[EXERCISE AIM]: From the records below, extract only the lines running from the line with "cup: present [527,237,548,264]" to the line with "decorative orb: present", both lines included, reproducing them exactly.

(Records from a dataset)
+++++

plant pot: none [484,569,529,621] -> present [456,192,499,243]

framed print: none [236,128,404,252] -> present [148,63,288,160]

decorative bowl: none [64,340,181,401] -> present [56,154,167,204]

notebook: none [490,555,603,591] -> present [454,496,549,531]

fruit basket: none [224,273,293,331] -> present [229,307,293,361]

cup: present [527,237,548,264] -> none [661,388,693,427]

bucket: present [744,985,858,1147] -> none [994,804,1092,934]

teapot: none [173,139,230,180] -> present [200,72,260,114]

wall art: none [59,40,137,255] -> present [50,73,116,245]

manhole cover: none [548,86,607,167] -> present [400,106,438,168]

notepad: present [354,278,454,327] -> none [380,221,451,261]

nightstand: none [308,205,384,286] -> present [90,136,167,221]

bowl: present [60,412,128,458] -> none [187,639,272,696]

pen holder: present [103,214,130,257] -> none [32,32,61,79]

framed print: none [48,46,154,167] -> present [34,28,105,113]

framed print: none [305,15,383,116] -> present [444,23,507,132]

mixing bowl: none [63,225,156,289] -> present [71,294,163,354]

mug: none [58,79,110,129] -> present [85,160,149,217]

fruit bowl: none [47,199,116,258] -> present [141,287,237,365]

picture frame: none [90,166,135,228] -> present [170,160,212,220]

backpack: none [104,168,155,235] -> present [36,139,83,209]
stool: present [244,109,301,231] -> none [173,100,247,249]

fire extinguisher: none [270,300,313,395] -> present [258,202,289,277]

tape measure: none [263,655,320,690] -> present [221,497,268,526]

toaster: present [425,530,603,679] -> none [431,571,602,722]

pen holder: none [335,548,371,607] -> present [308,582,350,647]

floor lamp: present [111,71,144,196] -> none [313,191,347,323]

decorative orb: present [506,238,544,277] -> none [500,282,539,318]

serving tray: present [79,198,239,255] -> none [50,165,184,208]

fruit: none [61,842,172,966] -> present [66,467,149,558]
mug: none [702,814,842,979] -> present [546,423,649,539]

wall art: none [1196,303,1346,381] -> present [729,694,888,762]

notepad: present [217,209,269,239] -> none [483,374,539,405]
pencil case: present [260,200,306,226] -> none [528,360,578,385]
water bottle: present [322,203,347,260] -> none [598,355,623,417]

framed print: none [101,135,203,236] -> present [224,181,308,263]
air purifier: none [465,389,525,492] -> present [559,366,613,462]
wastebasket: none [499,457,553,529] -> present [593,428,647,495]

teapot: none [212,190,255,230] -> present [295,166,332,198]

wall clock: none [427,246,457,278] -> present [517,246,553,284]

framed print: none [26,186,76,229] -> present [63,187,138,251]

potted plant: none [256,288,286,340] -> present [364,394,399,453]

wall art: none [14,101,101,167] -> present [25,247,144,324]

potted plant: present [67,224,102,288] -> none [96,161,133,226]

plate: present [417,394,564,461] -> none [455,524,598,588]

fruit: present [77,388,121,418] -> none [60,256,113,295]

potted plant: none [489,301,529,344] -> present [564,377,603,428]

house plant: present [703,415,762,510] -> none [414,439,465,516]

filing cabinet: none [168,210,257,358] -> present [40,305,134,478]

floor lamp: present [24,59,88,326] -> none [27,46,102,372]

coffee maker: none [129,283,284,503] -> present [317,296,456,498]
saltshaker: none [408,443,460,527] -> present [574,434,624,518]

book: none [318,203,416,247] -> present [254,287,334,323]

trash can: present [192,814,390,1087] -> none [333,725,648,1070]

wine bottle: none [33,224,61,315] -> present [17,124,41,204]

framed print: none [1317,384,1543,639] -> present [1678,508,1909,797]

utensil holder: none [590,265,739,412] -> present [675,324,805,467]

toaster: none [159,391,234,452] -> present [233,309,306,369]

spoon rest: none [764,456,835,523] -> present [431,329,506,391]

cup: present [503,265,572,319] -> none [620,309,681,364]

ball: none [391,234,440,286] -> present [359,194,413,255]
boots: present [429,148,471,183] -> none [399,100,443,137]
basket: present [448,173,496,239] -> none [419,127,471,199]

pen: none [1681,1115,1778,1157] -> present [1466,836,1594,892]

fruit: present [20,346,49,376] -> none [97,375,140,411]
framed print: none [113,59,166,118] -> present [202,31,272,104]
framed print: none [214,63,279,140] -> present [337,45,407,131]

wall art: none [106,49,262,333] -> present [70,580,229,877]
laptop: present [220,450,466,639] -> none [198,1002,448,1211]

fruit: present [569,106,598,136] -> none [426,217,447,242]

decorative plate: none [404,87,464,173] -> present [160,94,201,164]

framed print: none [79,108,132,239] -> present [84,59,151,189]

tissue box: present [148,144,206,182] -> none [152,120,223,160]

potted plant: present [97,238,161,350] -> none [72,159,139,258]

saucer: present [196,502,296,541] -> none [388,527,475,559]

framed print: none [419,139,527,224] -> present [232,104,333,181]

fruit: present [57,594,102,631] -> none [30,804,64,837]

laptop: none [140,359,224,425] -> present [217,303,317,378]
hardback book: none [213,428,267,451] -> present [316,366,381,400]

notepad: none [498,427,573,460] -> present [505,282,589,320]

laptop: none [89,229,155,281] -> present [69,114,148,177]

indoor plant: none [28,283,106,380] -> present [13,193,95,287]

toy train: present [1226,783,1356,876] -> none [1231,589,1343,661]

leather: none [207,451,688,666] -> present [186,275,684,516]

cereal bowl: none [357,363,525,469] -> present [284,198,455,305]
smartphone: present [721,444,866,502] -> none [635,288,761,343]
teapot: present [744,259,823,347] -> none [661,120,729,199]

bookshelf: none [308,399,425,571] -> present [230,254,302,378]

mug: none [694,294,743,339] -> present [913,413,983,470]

+++++

[RESPONSE FOR THIS EXERCISE]:
cup: present [527,237,548,264] -> none [661,388,693,427]

bucket: present [744,985,858,1147] -> none [994,804,1092,934]

teapot: none [173,139,230,180] -> present [200,72,260,114]

wall art: none [59,40,137,255] -> present [50,73,116,245]

manhole cover: none [548,86,607,167] -> present [400,106,438,168]

notepad: present [354,278,454,327] -> none [380,221,451,261]

nightstand: none [308,205,384,286] -> present [90,136,167,221]

bowl: present [60,412,128,458] -> none [187,639,272,696]

pen holder: present [103,214,130,257] -> none [32,32,61,79]

framed print: none [48,46,154,167] -> present [34,28,105,113]

framed print: none [305,15,383,116] -> present [444,23,507,132]

mixing bowl: none [63,225,156,289] -> present [71,294,163,354]

mug: none [58,79,110,129] -> present [85,160,149,217]

fruit bowl: none [47,199,116,258] -> present [141,287,237,365]

picture frame: none [90,166,135,228] -> present [170,160,212,220]

backpack: none [104,168,155,235] -> present [36,139,83,209]
stool: present [244,109,301,231] -> none [173,100,247,249]

fire extinguisher: none [270,300,313,395] -> present [258,202,289,277]

tape measure: none [263,655,320,690] -> present [221,497,268,526]

toaster: present [425,530,603,679] -> none [431,571,602,722]

pen holder: none [335,548,371,607] -> present [308,582,350,647]

floor lamp: present [111,71,144,196] -> none [313,191,347,323]

decorative orb: present [506,238,544,277] -> none [500,282,539,318]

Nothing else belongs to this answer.